“On Friday we won’t have stock if this doesn’t end,” Gran Colombia Gold’s CEO Lombardo Paredes warned today.
Speaking to Bloomberg from Bogotá, Paredes explained that small-scale miners operating inside the company’s concession in the Department of Antioquia have been blocking roads since Monday, an action that has prevented workers from reaching the main mining complex and that is costing the company $2 million in daily losses.
Gran Colombia is the largest underground gold and silver producer in Colombia. Its 2016 output target of 145,000 oz to 150,000 oz of gold may become unreachable if protests continue throughout the rest of the week. The company is still producing gold from stockpiles, but Paredes says they will soon run out.
According to W Radio, 15,000 artisanal miners have been protesting since September 19th against expansion plans led by Zandor Capital, a subsidiary of Gran Colombia Gold. They are also against the closure of 120 pitheads imposed by Decree 1421 enacted on September 1st by the Ministry of Mining and Energy.
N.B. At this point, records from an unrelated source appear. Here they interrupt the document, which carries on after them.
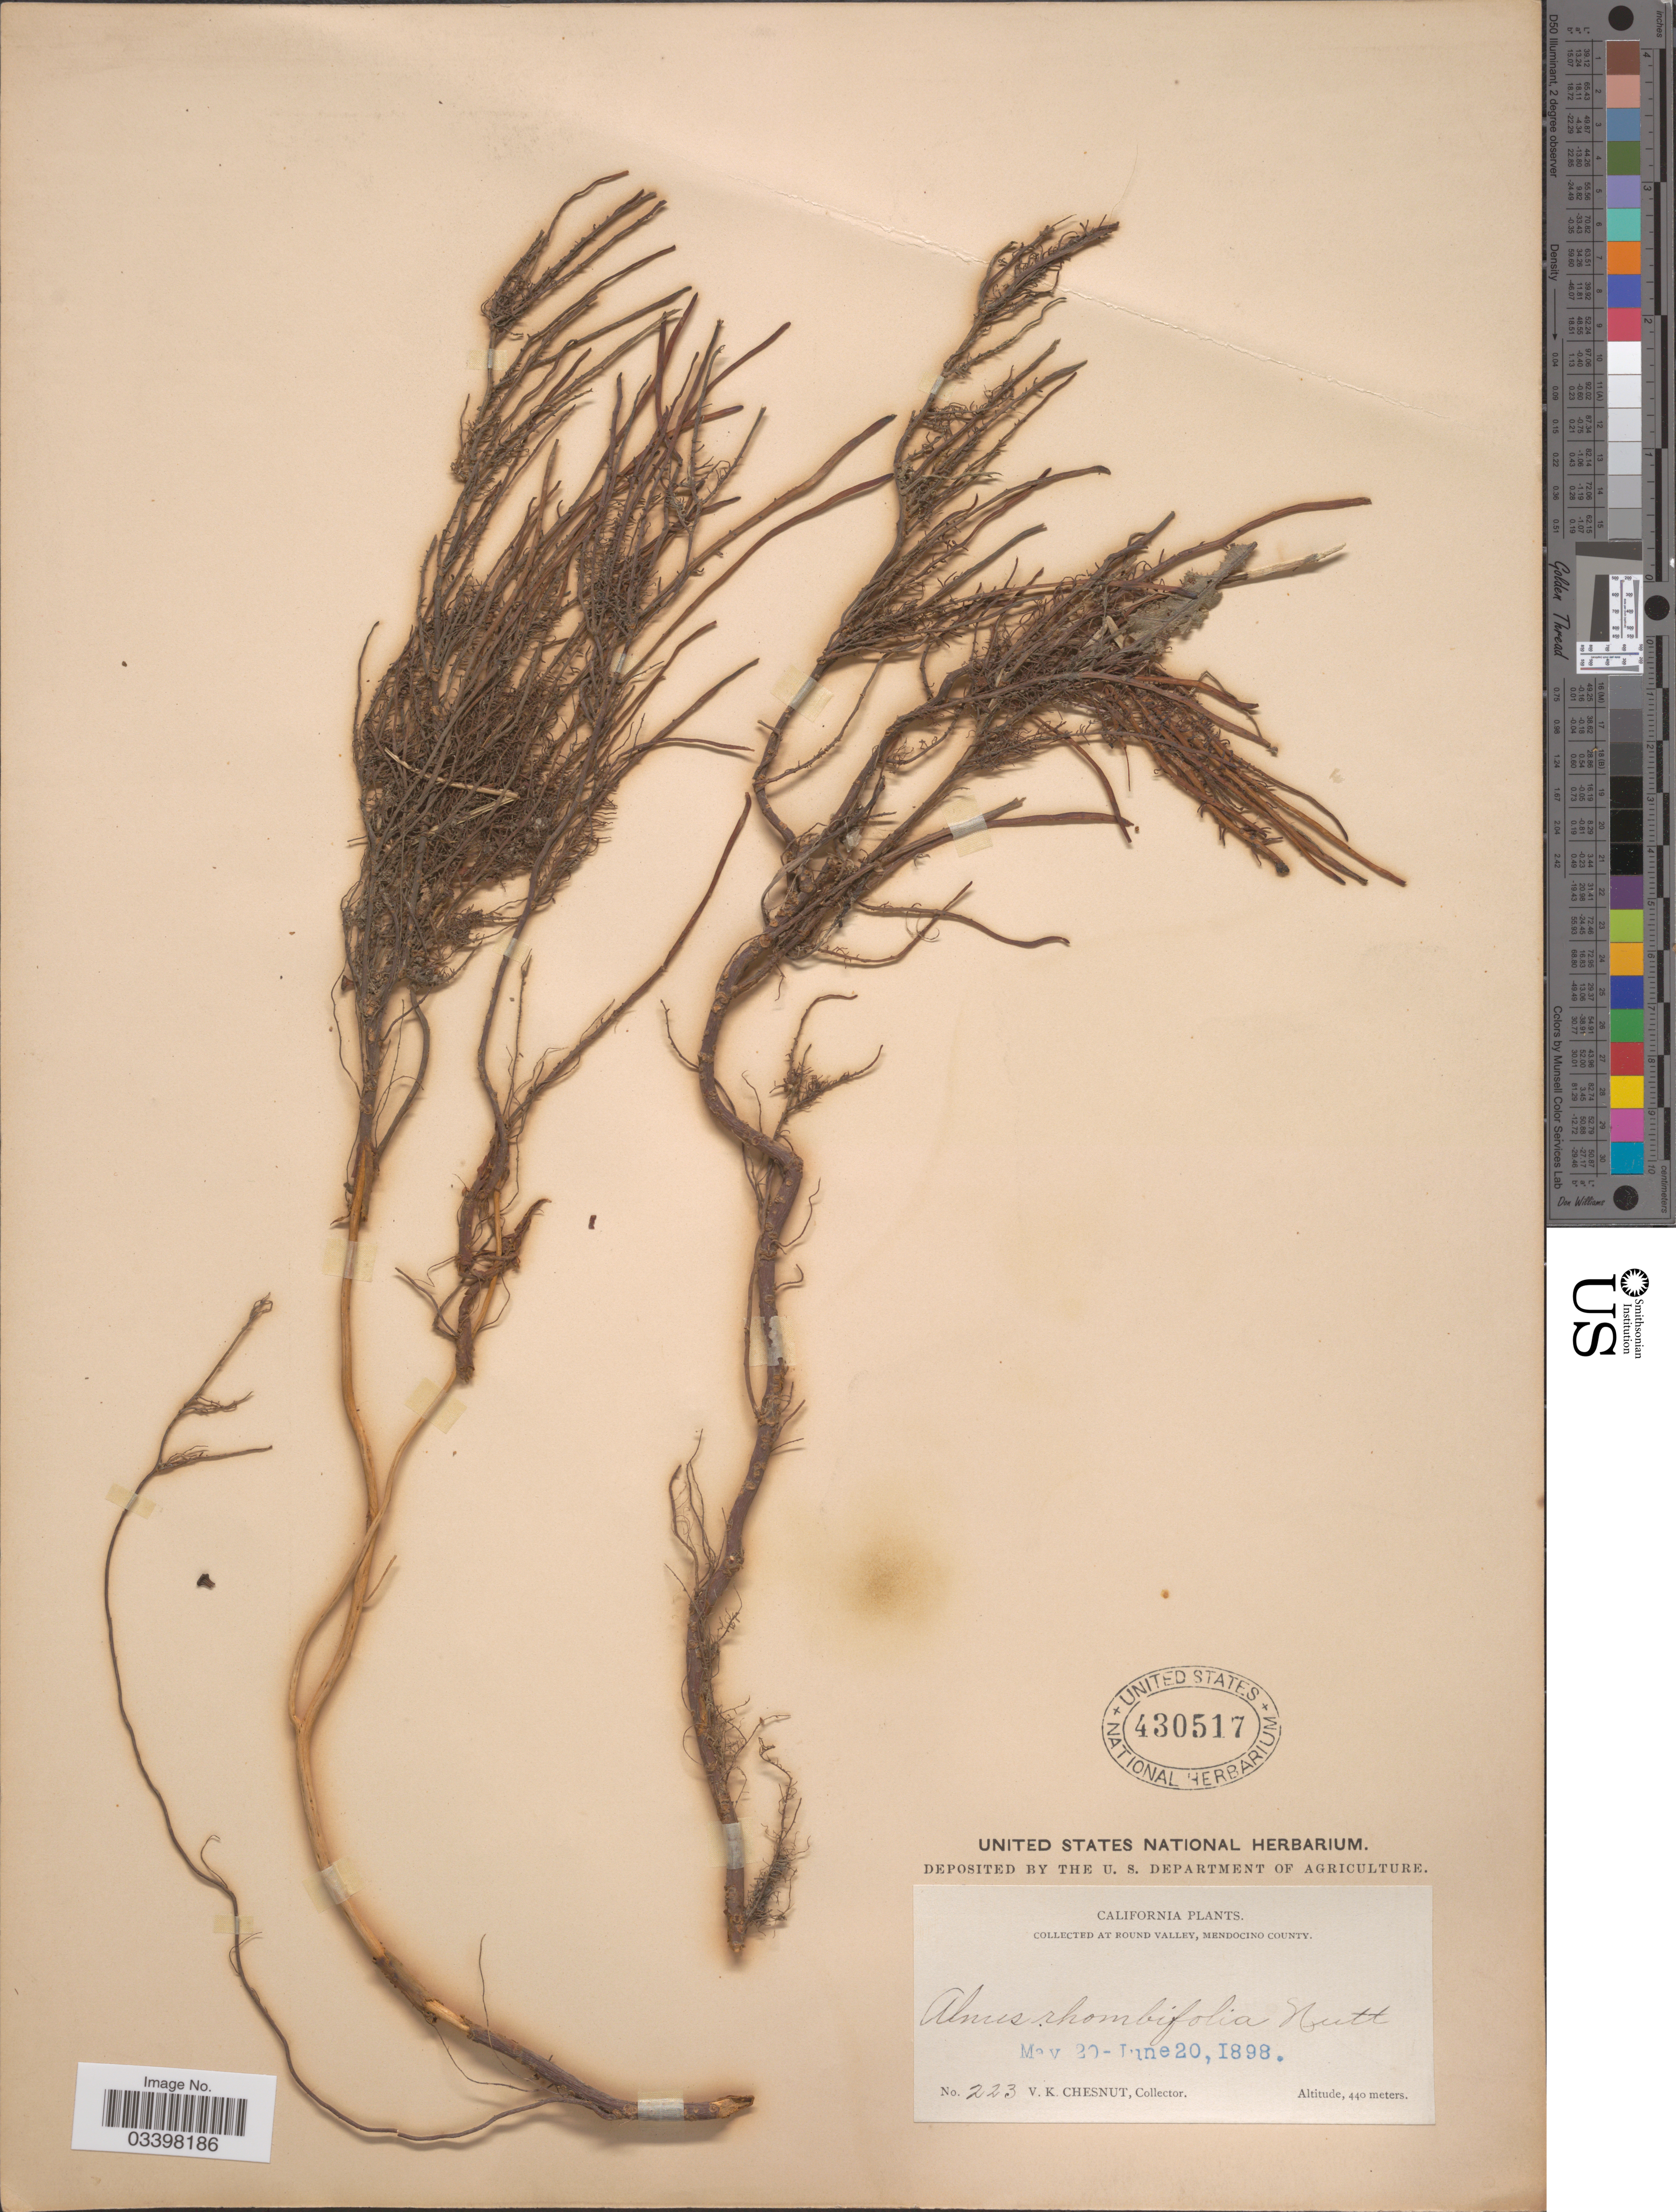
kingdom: Plantae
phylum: Tracheophyta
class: Magnoliopsida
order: Fagales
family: Betulaceae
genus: Alnus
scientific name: Alnus rhombifolia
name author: Nutt.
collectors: V. Chesnut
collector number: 223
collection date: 1898-05-20/1898-06-20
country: United States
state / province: California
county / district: Mendocino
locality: At Round Valley, Mendocino County.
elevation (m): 440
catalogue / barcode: US 430517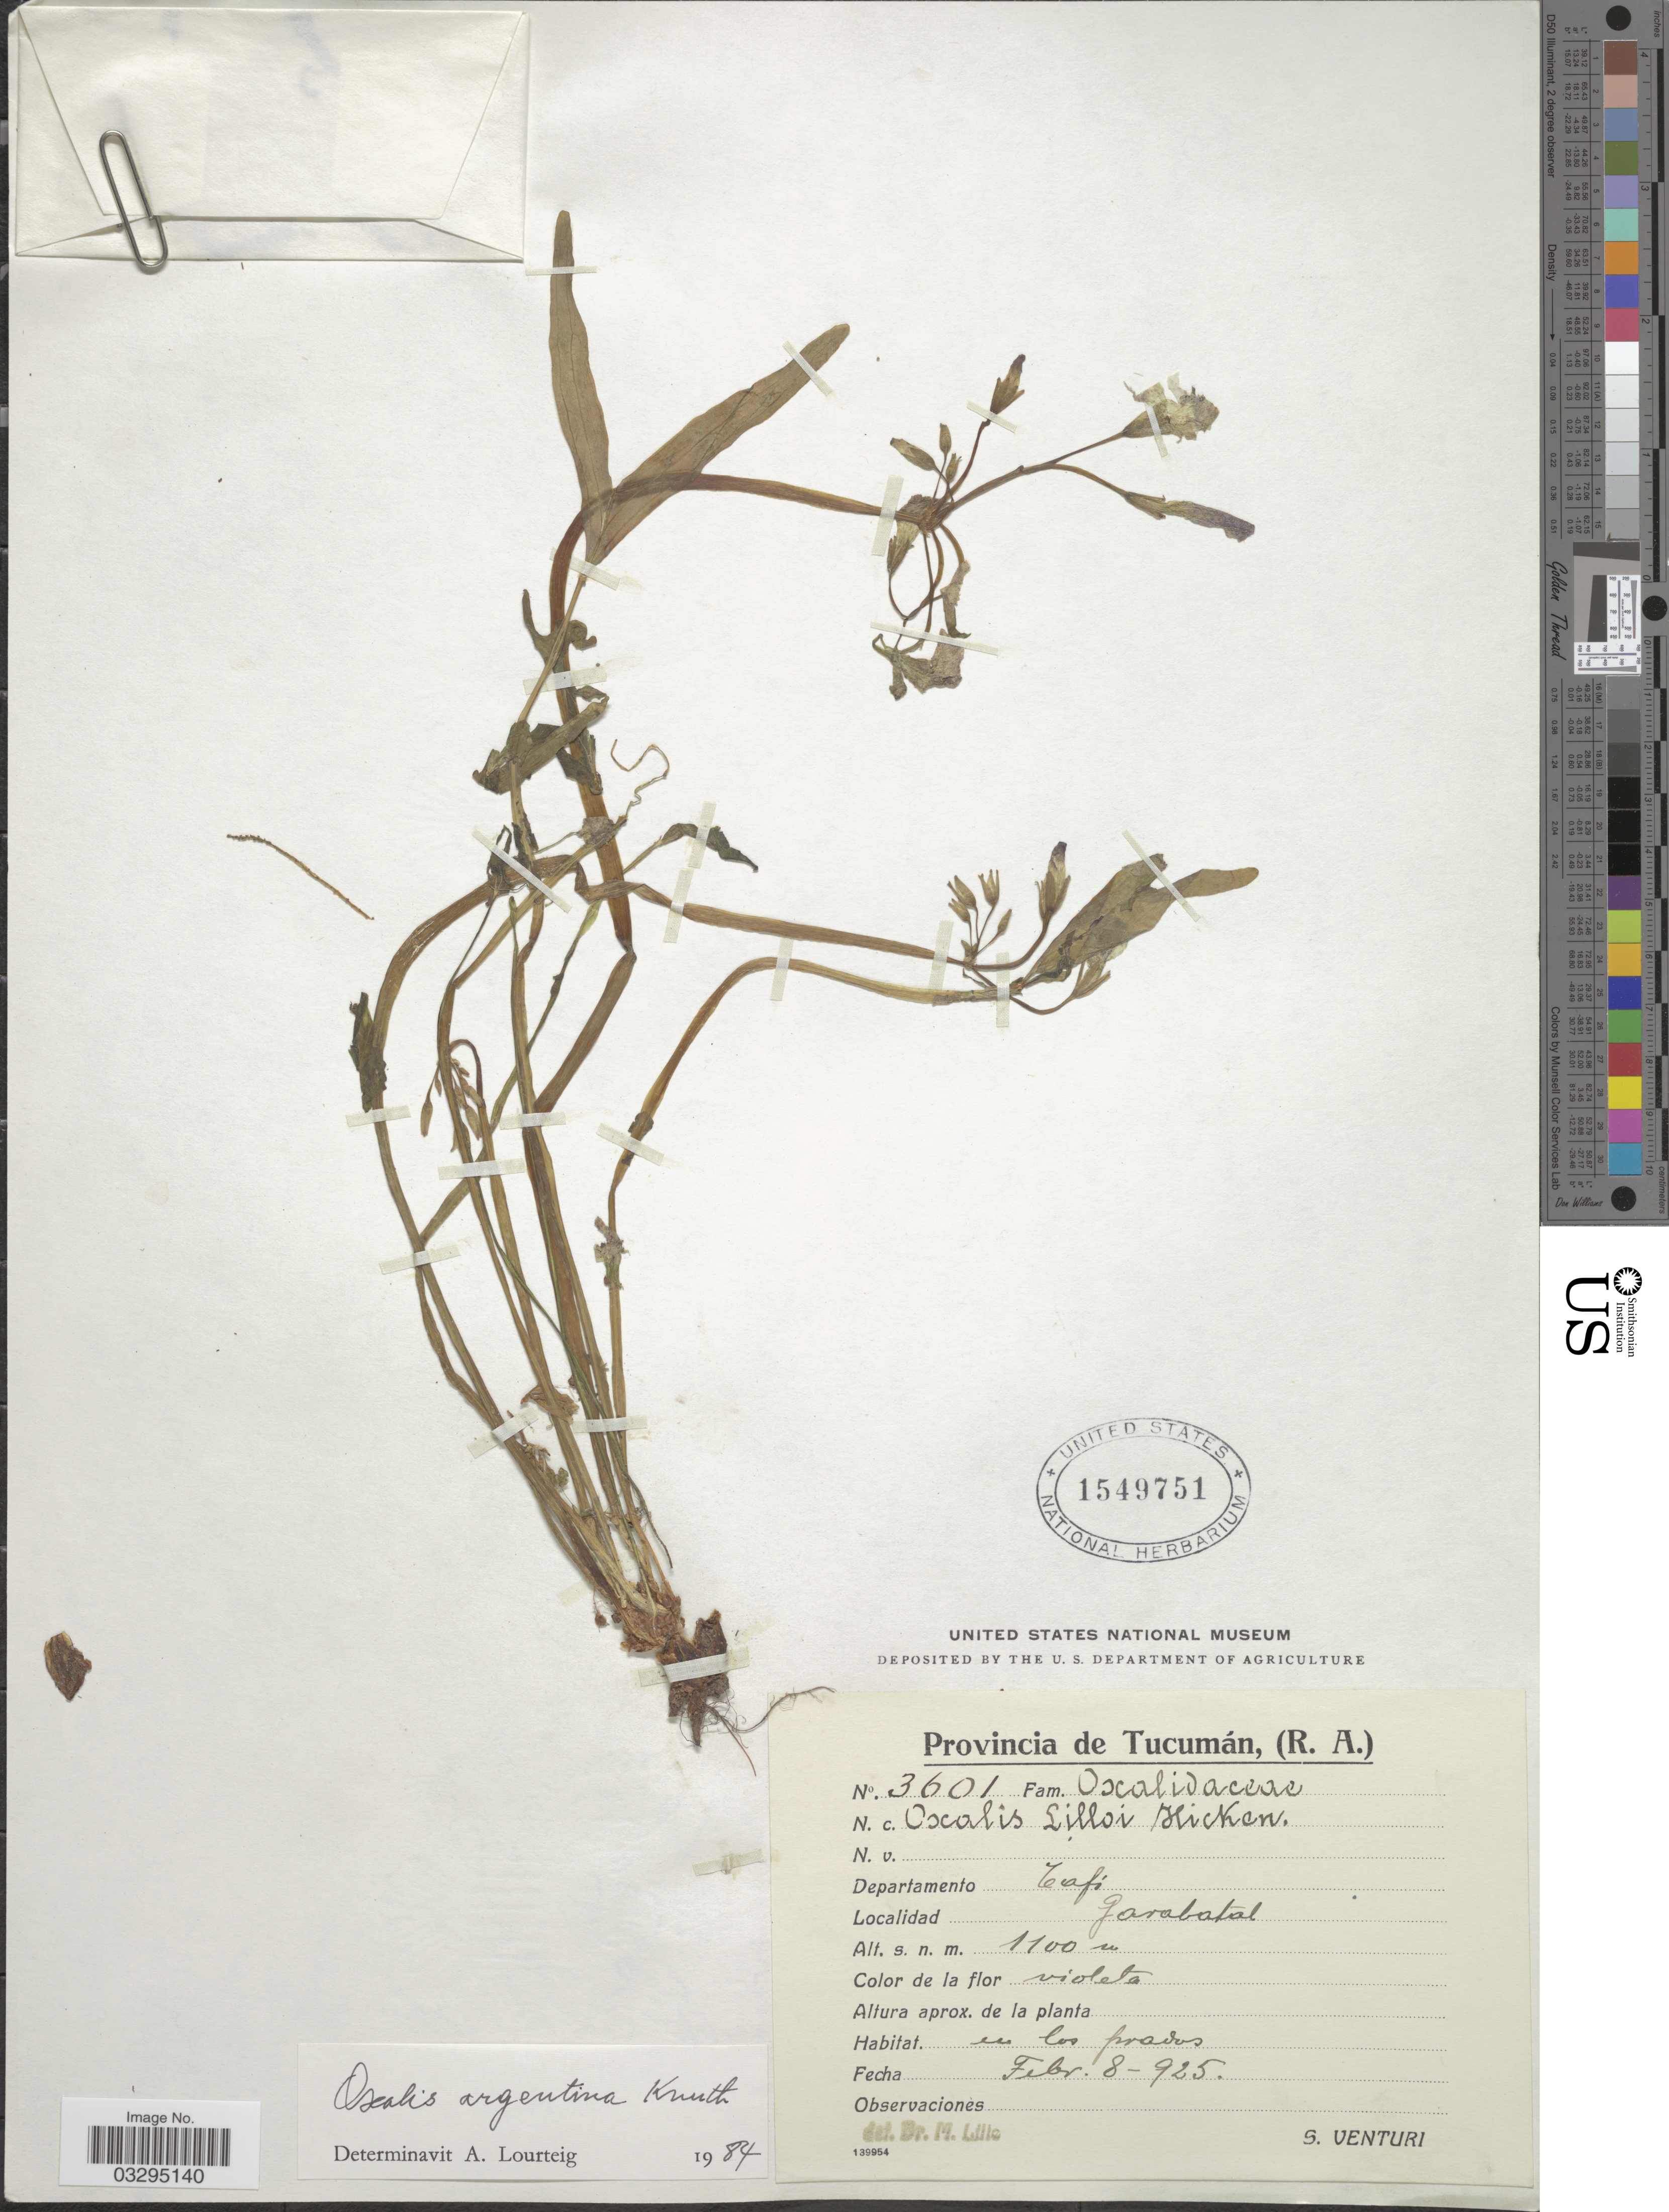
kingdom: Plantae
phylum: Tracheophyta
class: Magnoliopsida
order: Oxalidales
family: Oxalidaceae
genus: Oxalis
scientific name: Oxalis argentina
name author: R. Knuth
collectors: S. Venturi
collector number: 3601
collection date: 1925-02-08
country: Argentina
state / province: Tucuman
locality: Departamento Tafi. Garabatal.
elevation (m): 1100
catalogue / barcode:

The edict also requires small processing plants to obtain a registration with the Colombian government and an environmental license, and to only process and sell gold with a proper certificate of origin.
Miners say that both the government and the Canadian-based giant don’t have the will to find a middle ground and negotiate the conditions and timeframe of the process of formalizing illegal mining.
But Gran Colombia stated in a press release that they complied with the calendar of meetings established by the Mining Table of the towns of Segovia and Remedios, where its operations are located.
Given this breakdown in talks, the Governor of Antioquia Luis Pérez has asked the federal government for help in finding a solution to the crisis.